Kita bisa melihat kelebihan dari penulis-penulis tersebut. Coba saja tengok AS kepiawaian AS laksana di dua bukunya Murjangkung dan Bidadari yang Mengembara. Dongeng-dongeng yang ia beberkan begitu serius, sembari kita masih bisa menikmati lekuk-lekuk bagaimana empu tersebut berkisah.  Triyanto bisa kita amati gerakan intertekstualnya yang kental di Surga Sungsang. Paduan antara yang mistis, dengan posmodern dibuat remah-remah dan digoreng sedemikian rupa.

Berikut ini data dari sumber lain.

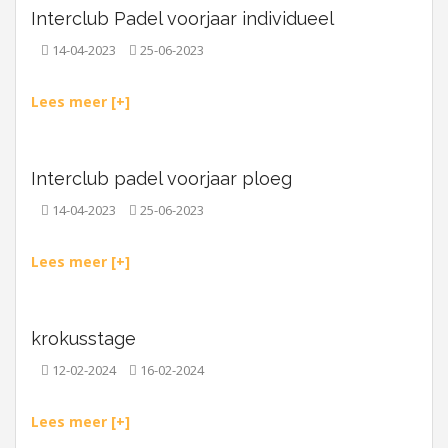
Interclub Padel voorjaar individueel
14-04-2023
25-06-2023
Lees meer [+]
Interclub padel voorjaar ploeg
14-04-2023
25-06-2023
Lees meer [+]
krokusstage
12-02-2024
16-02-2024
Lees meer [+]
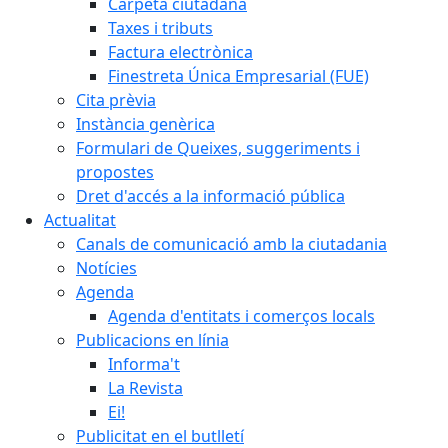
Carpeta ciutadana
Taxes i tributs
Factura electrònica
Finestreta Única Empresarial (FUE)
Cita prèvia
Instància genèrica
Formulari de Queixes, suggeriments i
propostes
Dret d'accés a la informació pública
Actualitat
Canals de comunicació amb la ciutadania
Notícies
Agenda
Agenda d'entitats i comerços locals
Publicacions en línia
Informa't
La Revista
Ei!
Publicitat en el butlletí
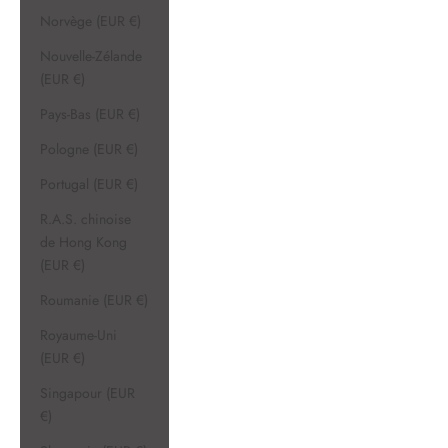
Norvège (EUR €)
Nouvelle-Zélande
(EUR €)
Pays-Bas (EUR €)
Pologne (EUR €)
Portugal (EUR €)
R.A.S. chinoise
de Hong Kong
(EUR €)
Roumanie (EUR €)
Royaume-Uni
(EUR €)
Singapour (EUR
€)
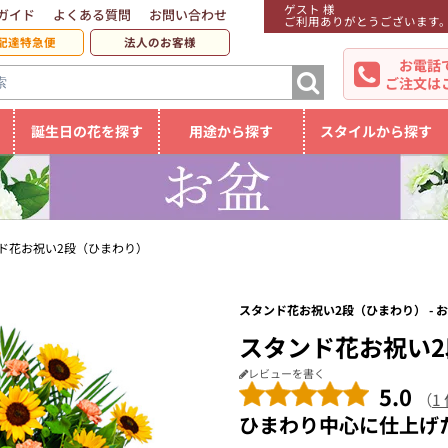
ゲスト 様
ガイド
よくある質問
お問い合わせ
ご利用ありがとうございます
配達特急便
法人のお客様
お電話
ご注文は
誕生日の花を探す
用途から探す
スタイルから探す
ド花お祝い2段（ひまわり）
スタンド花お祝い2段（ひまわり） - 
スタンド花お祝い
レビューを書く
5.0
（
1
ひまわり中心に仕上げ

Eka sendiri memang sudah lama, jika kita membaca cerita-cerita pendeknya yang termaktub di Kumpulan Budak Setan, atau penceritaan Cantik Itu Luka,juga  Gelak Sedih dan Cerita-cerita Lainnya, yang akrab dengan eksplorasi sesuatu yang acap abangan, jimat, dongeng-dongeng yang direkonstruksi ulang, supranatural. Kekerasan psikologis yang menimpa tokoh-tokohnya.

Ya, akhirnya,sembari meyakini, akan ada lagi lekas-lekas orang seperti mereka, hingga kita tak terlalu lama menunggu.


Semarang, November 2014.

Untuk Kelab Buku#5 Edisi membaca Lelaki Harimau.